I really don't miss high school.

Wednesday, October 1, 2008

Under a Pile of Boxes

Help! I'm trapped under a pile of boxes! Send food!

Well, maybe not, but it sure feels that way. The last two weeks have been a whirlwind, but we've made some progress toward inhabiting our new house. The kitchen is unpacked, at least, so it's not like camping any more.

There's a lot to share, though. First, the closing. It almost didn't happen. I got a call at 5PM the day before the closing, telling me, "It looks like it's not happening." The sellers had some sort of problem with the title, and they hadn't bothered to fix it in the two weeks we'd known about it. Now they were being obstinate about letting the closing attorney dictate how it was to be handled. Eventually they realized that selling a house was better than acting like fools, so the closing was back on.

There was a very special gay married moment at the closing. There are mountains of documents to be signed, and you eventually get into kind of a rhythm of signing one and passing it on to be signed by the next person. When we needed to sign some federal tax forms, though, the Husband and I had separate forms.
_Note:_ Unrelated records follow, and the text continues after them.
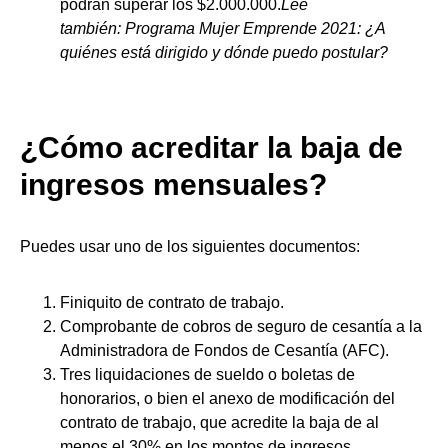
podrán superar los $2.000.000.
Lee
también:
Programa Mujer Emprende 2021: ¿A
quiénes está dirigido y dónde puedo postular?
¿Cómo acreditar la baja de
ingresos mensuales?
Puedes usar uno de los siguientes documentos:
Finiquito de contrato de trabajo.
Comprobante de cobros de seguro de cesantía a la
Administradora de Fondos de Cesantía (AFC).
Tres liquidaciones de sueldo o boletas de
honorarios, o bien el anexo de modificación del
contrato de trabajo, que acredite la baja de al
menos el 30% en los montos de ingresos.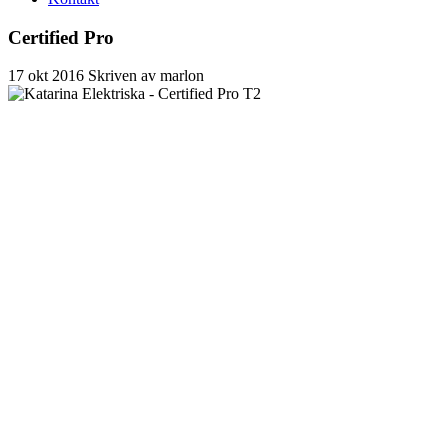
Certified Pro
17
okt
2016
Skriven av marlon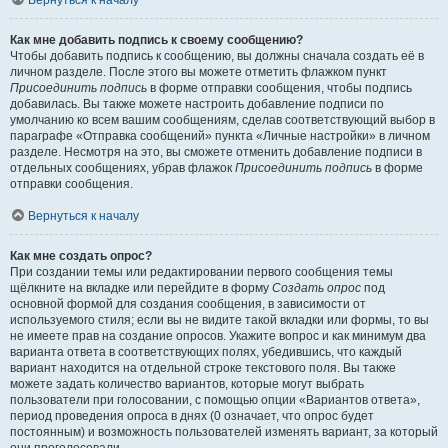
Вернуться к началу
Как мне добавить подпись к своему сообщению?
Чтобы добавить подпись к сообщению, вы должны сначала создать её в
личном разделе. После этого вы можете отметить флажком пункт
Присоединить подпись
в форме отправки сообщения, чтобы подпись
добавилась. Вы также можете настроить добавление подписи по
умолчанию ко всем вашим сообщениям, сделав соответствующий выбор в
параграфе «Отправка сообщений» пункта «Личные настройки» в личном
разделе. Несмотря на это, вы сможете отменить добавление подписи в
отдельных сообщениях, убрав флажок
Присоединить подпись
в форме
отправки сообщения.
Вернуться к началу
Как мне создать опрос?
При создании темы или редактировании первого сообщения темы
щёлкните на вкладке или перейдите в форму
Создать опрос
под
основной формой для создания сообщения, в зависимости от
используемого стиля; если вы не видите такой вкладки или формы, то вы
не имеете прав на создание опросов. Укажите вопрос и как минимум два
варианта ответа в соответствующих полях, убедившись, что каждый
вариант находится на отдельной строке текстового поля. Вы также
можете задать количество вариантов, которые могут выбрать
пользователи при голосовании, с помощью опции «Вариантов ответа»,
период проведения опроса в днях (0 означает, что опрос будет
постоянным) и возможность пользователей изменять вариант, за который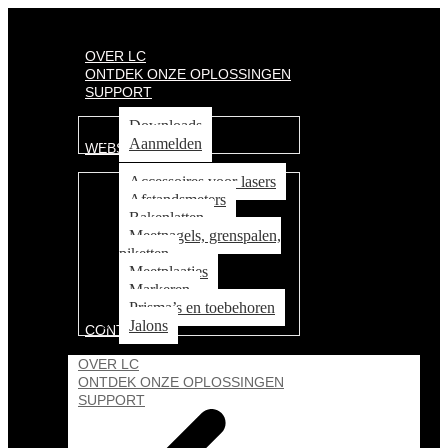
OVER LC
ONTDEK ONZE OPLOSSINGEN
SUPPORT
Downloads
Aanmelden
WEBSHOP
Accessoires voor lasers
Afstandsmeters
Bakenlatten
Meetnagels, grenspalen,
piketten
Meetplaatjes
Markeren
Prisma’s en toebehoren
Jalons
CONTACT
OVER LC
ONTDEK ONZE OPLOSSINGEN
SUPPORT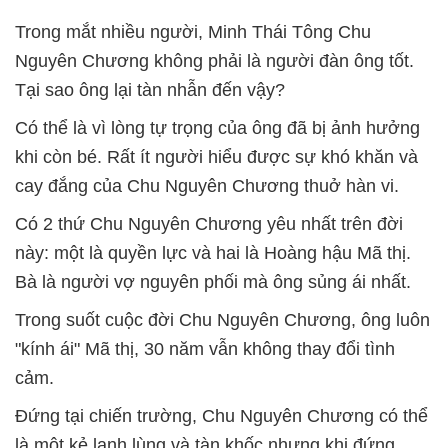
Trong mắt nhiều người, Minh Thái Tông Chu
Nguyên Chương không phải là người đàn ông tốt.
Tại sao ông lại tàn nhẫn đến vậy?
Có thể là vì lòng tự trọng của ông đã bị ảnh hưởng
khi còn bé. Rất ít người hiểu được sự khó khăn và
cay đắng của Chu Nguyên Chương thuở hàn vi.
Có 2 thứ Chu Nguyên Chương yêu nhất trên đời
này: một là quyền lực và hai là Hoàng hậu Mã thị.
Bà là người vợ nguyên phối mà ông sủng ái nhất.
Trong suốt cuộc đời Chu Nguyên Chương, ông luôn
"kính ái" Mã thị, 30 năm vẫn không thay đổi tình
cảm.
Đứng tại chiến trường, Chu Nguyên Chương có thể
là một kẻ lạnh lùng và tàn khốc nhưng khi đứng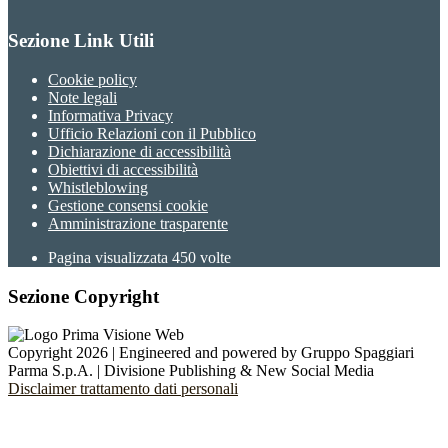
Sezione Link Utili
Cookie policy
Note legali
Informativa Privacy
Ufficio Relazioni con il Pubblico
Dichiarazione di accessibilità
Obiettivi di accessibilità
Whistleblowing
Gestione consensi cookie
Amministrazione trasparente
Pagina visualizzata
450
volte
Sezione Copyright
Copyright 2026 | Engineered and powered by Gruppo Spaggiari
Parma S.p.A. | Divisione Publishing & New Social Media
Disclaimer trattamento dati personali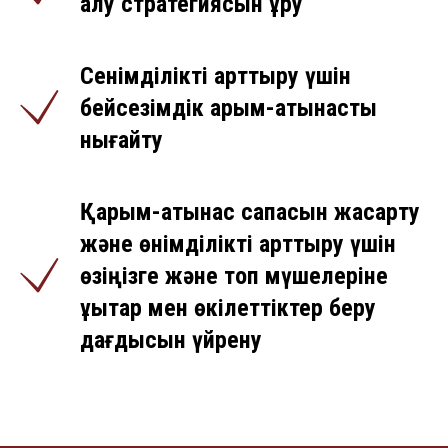
алу стратегиясын құру
Сенімділікті арттыру үшін
бейсезімдік қарым-қатынасты
нығайту
Қарым-қатынас сапасын жақсарту
және өнімділікті арттыру үшін
өзіңізге және топ мүшелеріне
құқықтар мен өкілеттіктер беру
дағдысын үйрену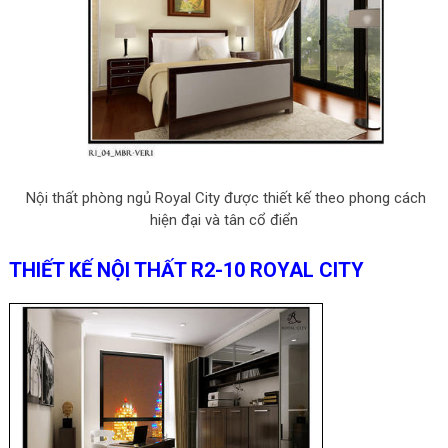
Nội thất phòng ngủ Royal City được thiết kế theo phong cách
hiện đại và tân cổ điển
THIẾT KẾ NỘI THẤT R2-10 ROYAL CITY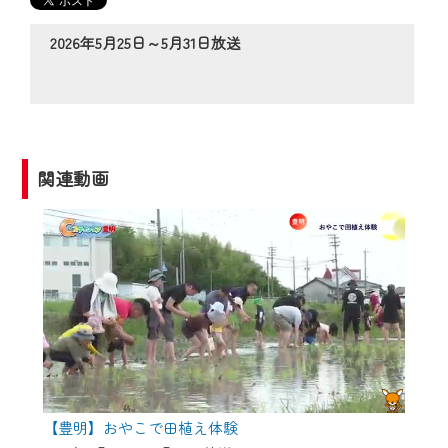
の動画コンテンツが一目瞭然。
◆当社アプリやＰＣブラウザから、いつ
2026年5月25日～5月31日放送
でも・どこでも・外出先でも！
CCNetサービスエリア20市町の地域情報
番組をご視聴いただけます！
【ご注意】
関連動画
2024年9月24日からはご加入者様へのサー
ビス向上のため、
『CCNet Web TV』を利用いただくには、
一部コンテンツを除き、
CCNetサービスへの加入と『CCNetマイ
ページ※』へのログインが必要となりま
す。
何卒、ご理解ご了承の程よろしくお願い
いたします。
【豊明】おやこで田植え体験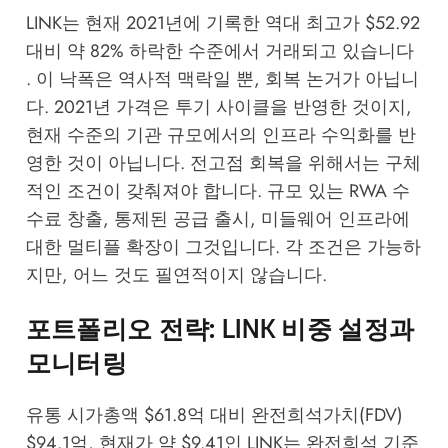
LINK는 현재 2021년에 기록한 역대 최고가 $52.92
대비 약 82% 하락한 수준에서 거래되고 있습니다
. 이 낙폭은 역사적 맥락일 뿐, 회복 논거가 아닙니
다. 2021년 가격은 투기 사이클을 반영한 것이지,
현재 수준의 기관 규모에서의 인프라 수익화를 반
영한 것이 아닙니다. 전고점 회복을 위해서는 구체
적인 조건이 갖춰져야 합니다. 규모 있는 RWA 수
수료 창출, 통제된 공급 출시, 미들웨어 인프라에
대한 멀티플 확장이 그것입니다. 각 조건은 가능하
지만, 어느 것도 필연적이지 않습니다.
포트폴리오 전략: LINK 비중 설정과
모니터링
유통 시가총액 $61.8억 대비 완전희석가치(FDV)
$94.1억, 현재가 약 $9.41인 LINK는 완전희석 기준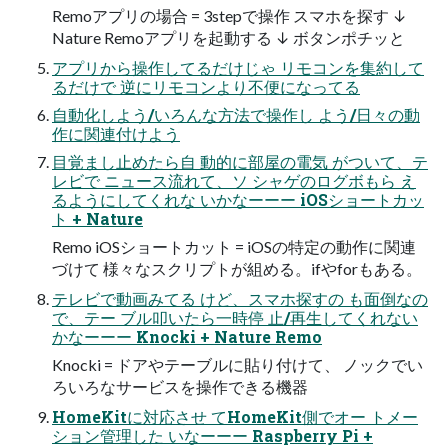
Remoアプリの場合 = 3stepで操作 スマホを探す ↓
Nature Remoアプリを起動する ↓ ボタンポチッと
アプリから操作してるだけじゃ リモコンを集約して
るだけで 逆にリモコンより不便になってる
自動化しよう/いろんな方法で操作し よう/日々の動
作に関連付けよう
目覚まし止めたら自 動的に部屋の電気 がついて、テ
レビで ニュース流れて、ソ シャゲのログボもら え
るようにしてくれな いかなーーー iOSショートカッ
ト + Nature
Remo iOSショートカット = iOSの特定の動作に関連
づけて 様々なスクリプトが組める。ifやforもある。
テレビで動画みてる けど、スマホ探すの も面倒なの
で、テー ブル叩いたら一時停 止/再生してくれない
かなーーー Knocki + Nature Remo
Knocki = ドアやテーブルに貼り付けて、 ノックでい
ろいろなサービスを操作できる機器
HomeKitに対応させ てHomeKit側でオー トメー
ション管理した いなーーー Raspberry Pi +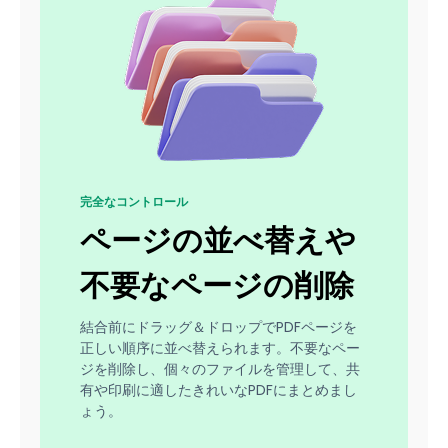
完全なコントロール
ページの並べ替えや
不要なページの削除
結合前にドラッグ＆ドロップでPDFページを
正しい順序に並べ替えられます。不要なペー
ジを削除し、個々のファイルを管理して、共
有や印刷に適したきれいなPDFにまとめまし
ょう。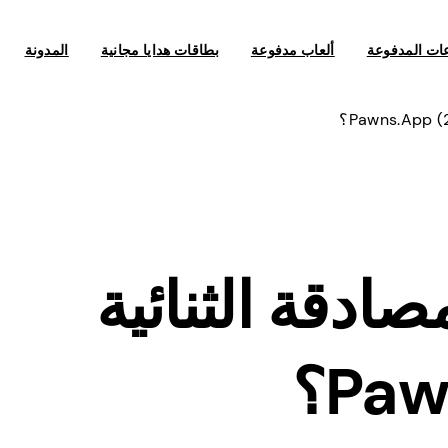
عات المدفوعة
ألعاب مدفوعة
بطاقات هدايا مجانية
المدونة
صادقة الثنائية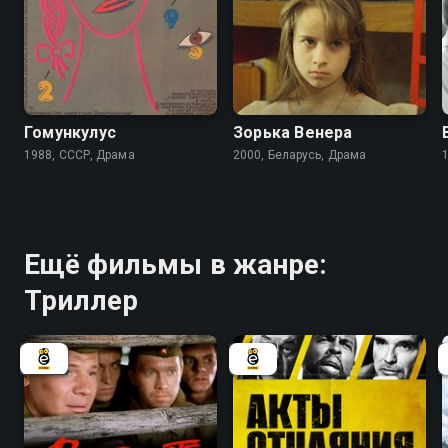
5.8
Гомункулус
Зорька Венера
1988, СССР, Драма
2000, Беларусь, Драма
Ещё фильмы в жанре:
Триллер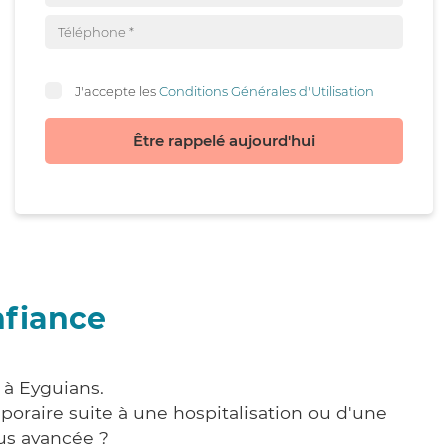
J'accepte les
Conditions Générales d'Utilisation
Être rappelé aujourd'hui
nfiance
 à Eyguians.
poraire suite à une hospitalisation ou d'une
us avancée ?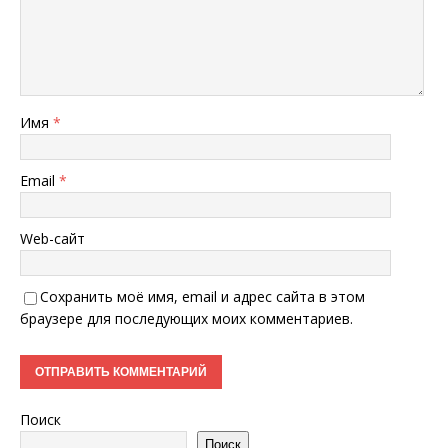
Имя
*
Email
*
Web-сайт
Сохранить моё имя, email и адрес сайта в этом
браузере для последующих моих комментариев.
Поиск
Поиск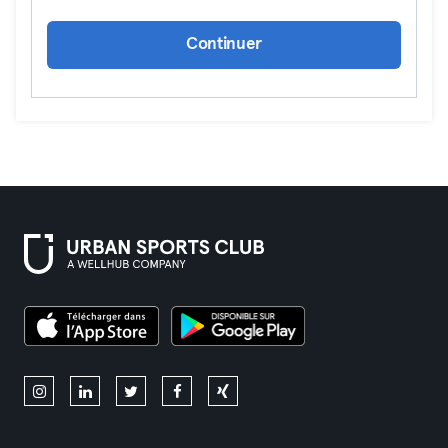
Continuer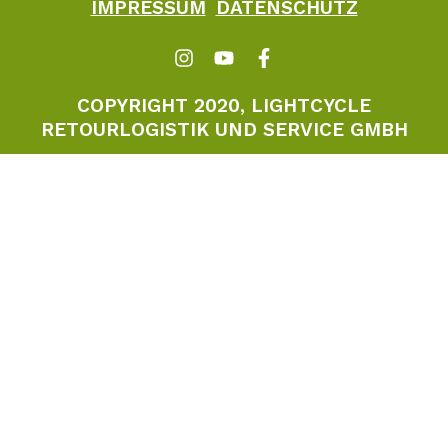
IMPRESSUM
DATENSCHUTZ
COPYRIGHT 2020, LIGHTCYCLE
RETOURLOGISTIK UND SERVICE GMBH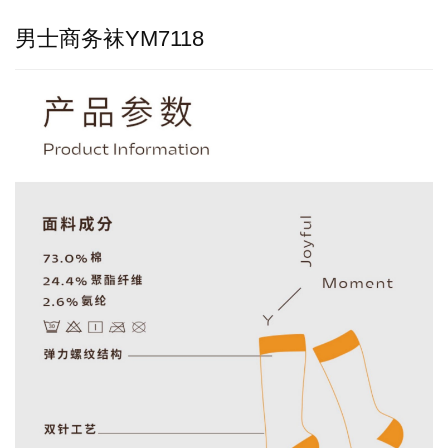
男士商务袜YM7118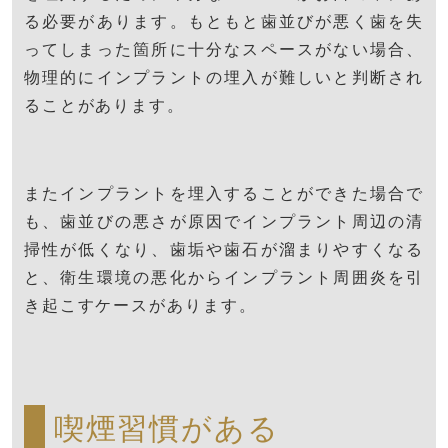
る必要があります。もともと歯並びが悪く歯を失
ってしまった箇所に十分なスペースがない場合、
物理的にインプラントの埋入が難しいと判断され
ることがあります。
またインプラントを埋入することができた場合で
も、歯並びの悪さが原因でインプラント周辺の清
掃性が低くなり、歯垢や歯石が溜まりやすくなる
と、衛生環境の悪化からインプラント周囲炎を引
き起こすケースがあります。
喫煙習慣がある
I was briefly confused, more by the breaking of the rhythm than the reason, but the Husband and the attorney reminded me that I'm not married in the eyes of the federal government.

The attorney said something like, "That's one way that DOMA complicates things."

"Yeah, it complicates a few things," I laughed.

At this moment, the seller decided that she needed to prove her street cred with the gays, or something. So she started to tell a story about her cousin, who shares the same first name as the Husband.

"He's the nicest, sweetest guy," she said.

Ah yes. All gays are nice and sweet. We smiled and nodded. But ... there was a "but" coming!

"But I just had to draw the line at him flirting with my husband on our wedding day."

I think the attorney snorted a little, but she quickly buried herself in mortgage paperwork. The Husband and I were stuck, though. There was no obvious route away from this conversation.

The seller started explaining how her cousin thought her husband was "really hot." And she's fine with that! But the wedding day just seemed like inappropriate timing.

I hoped she was done. The Husband hoped she was done. The attorney hoped she was done. The seller's husband seemed oblivious.

The seller, however, was not done. And it was at this point that the uncomfortable conversation became a really uncomfortable conversation.

The seller started to explain how it wouldn't have bothered her, except that her husband seemed mildly interested in gay cousin's advances! Her husband kind of nods, as if to say, "Yup."

Finally the attorney lifts her head, and pushes a stack of paper at the seller. "You need to sign these."